APUC prepared its Interim Consolidated Financial Statements in accordance with U.S GAAP. An understanding of APUC’s accounting policies is necessary for a complete analysis of results, financial position, liquidity and trends. Refer to Note 1 to the Interim Consolidated Financial Statements for additional information on accounting principles. The Interim Consolidated Financial Statements are presented in Canadian dollars rounded to the nearest thousand, except per unit amounts and except where otherwise noted.

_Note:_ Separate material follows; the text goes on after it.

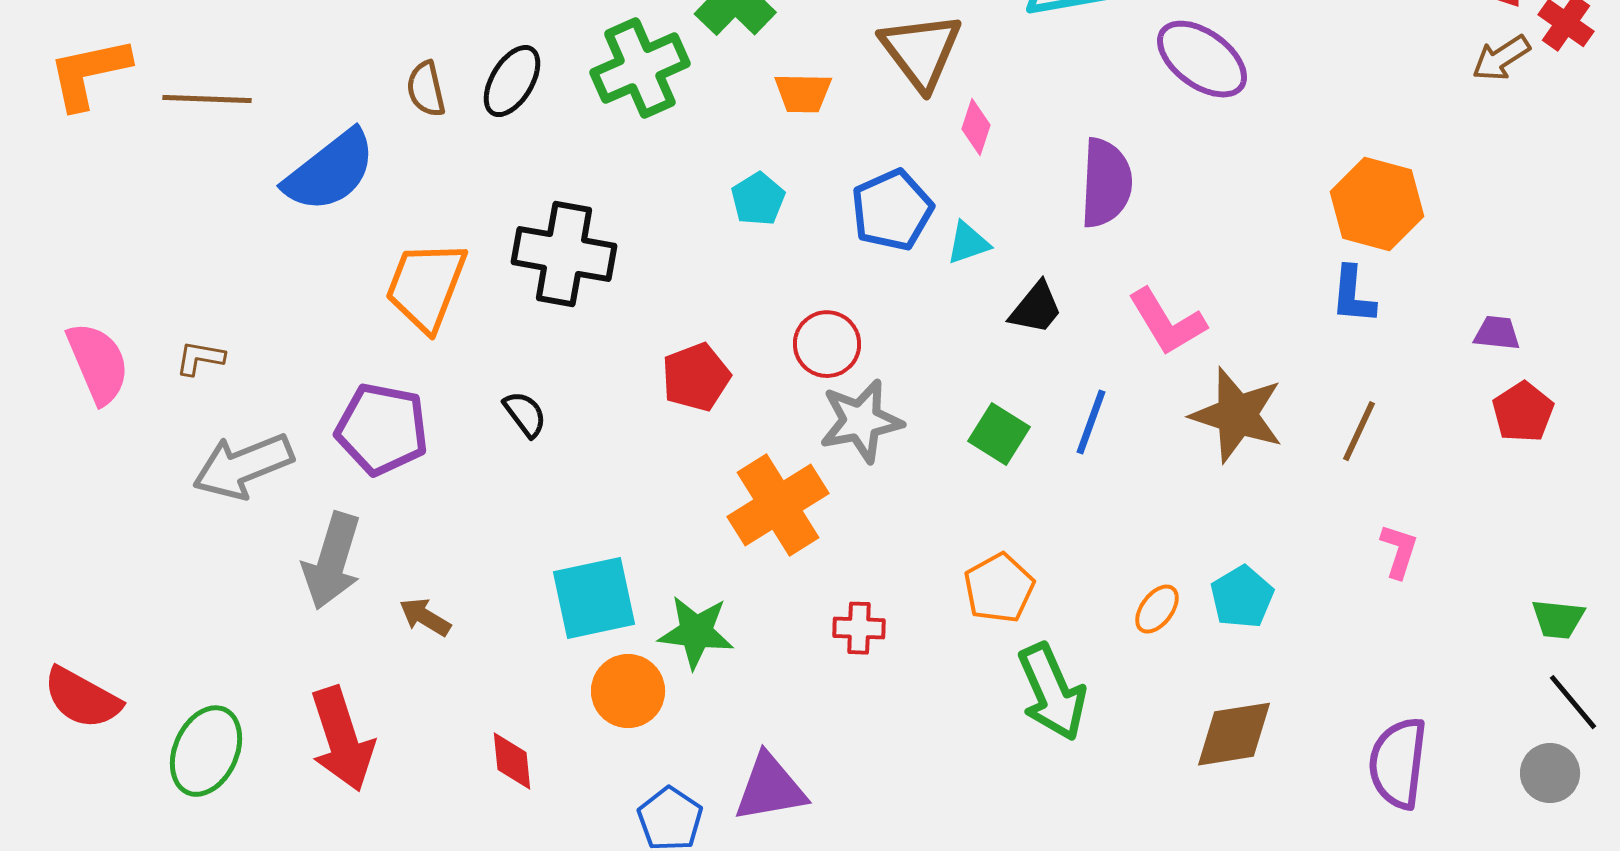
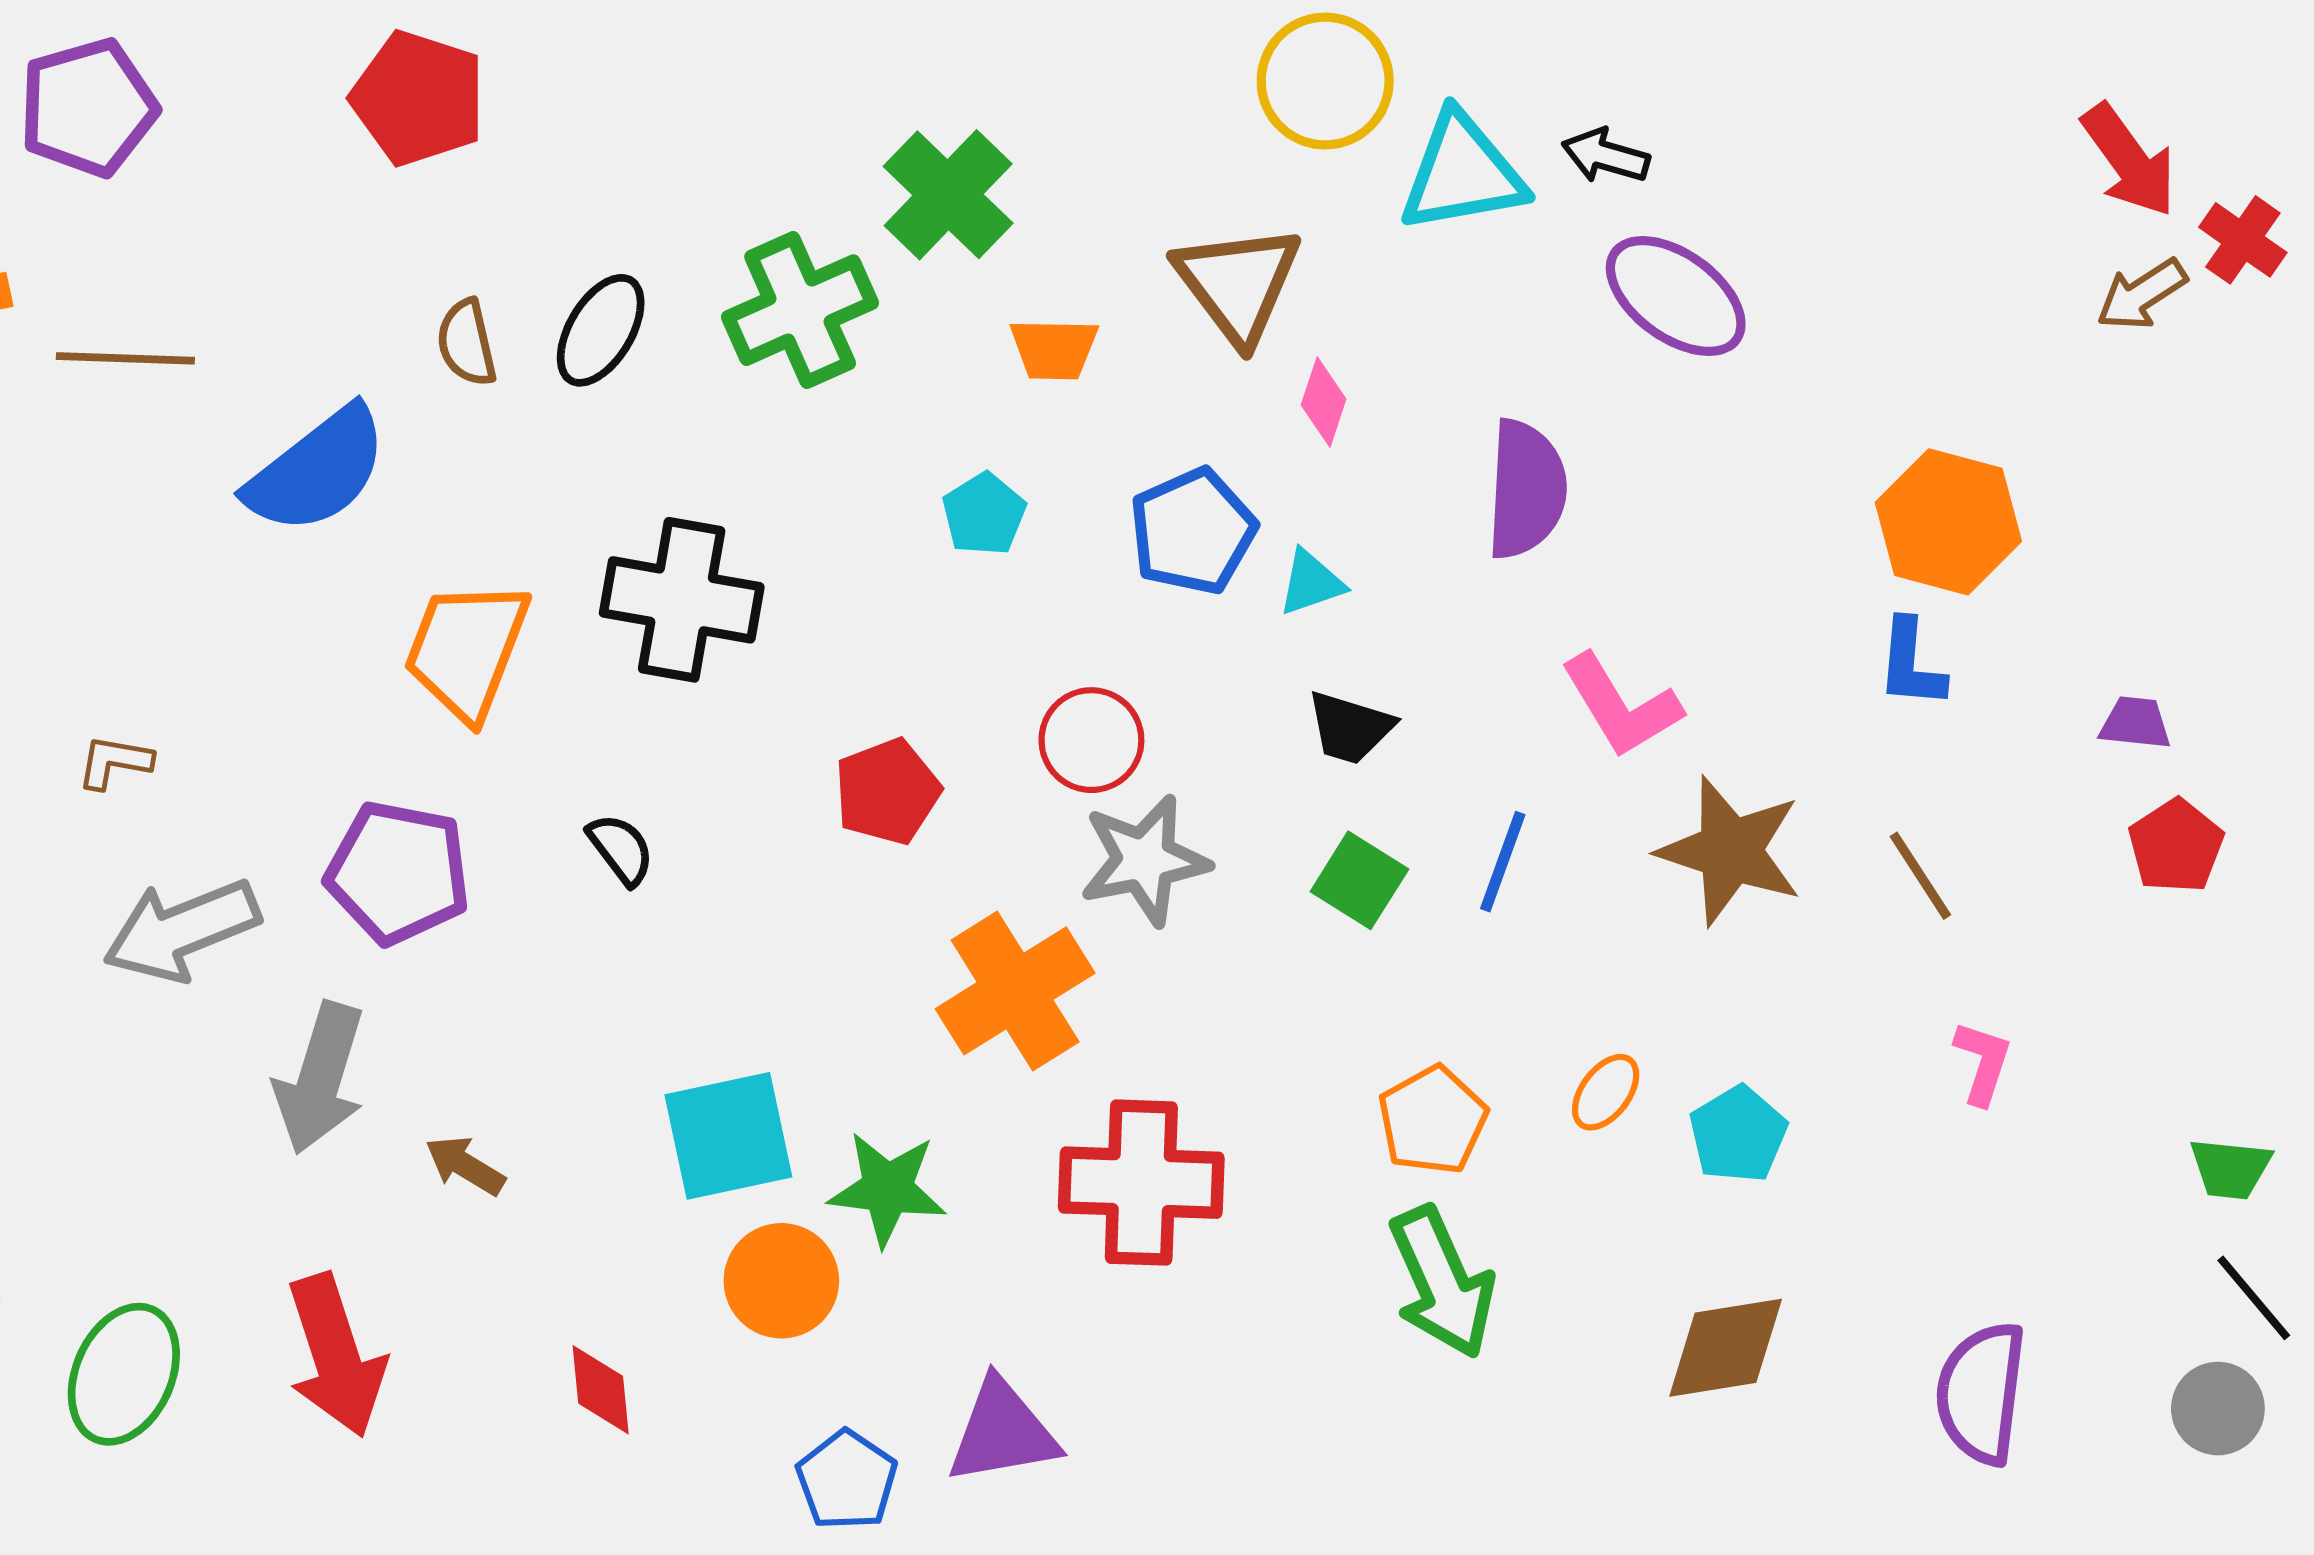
black trapezoid: (1036, 308) -> (1350, 728), moved, turned 68
brown line: (1359, 431) -> (1920, 876), turned -58
orange pentagon: (999, 588) -> (1433, 1120), moved
orange ellipse: (1157, 609) -> (1606, 1092), moved
red cross: (859, 628) -> (1141, 1183), size x2.0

Additional disclosure of APUC’s critical accounting estimates is also available in APUC’s MD&A for the year ended December 31, 2010 available on SEDAR at www.sedar.com and on the APUC website at www.AlgonquinPowerandUtilities.com.

Changes in Accounting Policies

APUC’s accounting policies are described in Note 1 to the Interim Unaudited Consolidated Financial Statements for the period ended March 31, 2011.

Accounting framework

The unaudited consolidated interim financial statements and accompanying notes have been prepared in accordance with generally accepted accounting principles in the United States (U.S. GAAP) and follow disclosures required per Regulation S-X Rule 10-10, Interim Financial Statements provided by the Securities and Exchange Commission (SEC) Guidance. These are the Company’s first U.S. GAAP consolidated interim financial statements for part of the period covered by the first U.S. GAAP annual financial statements.

The Company’s consolidated financial statements were prepared in accordance with Canadian Generally Accepted Accounting Principles (“Canadian GAAP”) until December 31, 2010. Canadian GAAP differs in some areas from US GAAP as was disclosed in the reconciliation to U.S. GAAP included in the audited annual financial statements for the year ended December 31, 2010. Descriptions of the effect of the transition from Canadian GAAP to U.S. GAAP on the Company’s financial position, financial performance and cash flows as at and for the two years ended December 31, 2010 are provided in note 24 of the audited consolidated financial statements for the year ended December 31, 2010. The accounting policies set out in the Interim Consolidated Financial Statements for the period ended March 31, 2011 have been consistently applied to all the periods presented. The comparative figures in respect of 2010 were restated to reflect the adoption of U.S. GAAP.

There was no significant impact of the transition to U.S. GAAP on APUC’s internal controls, information technology systems and financial reporting expertise requirements. No financial covenants were impacted by APUC’s conversion to U.S. GAAP given the few differences that exist with Canadian GAAP.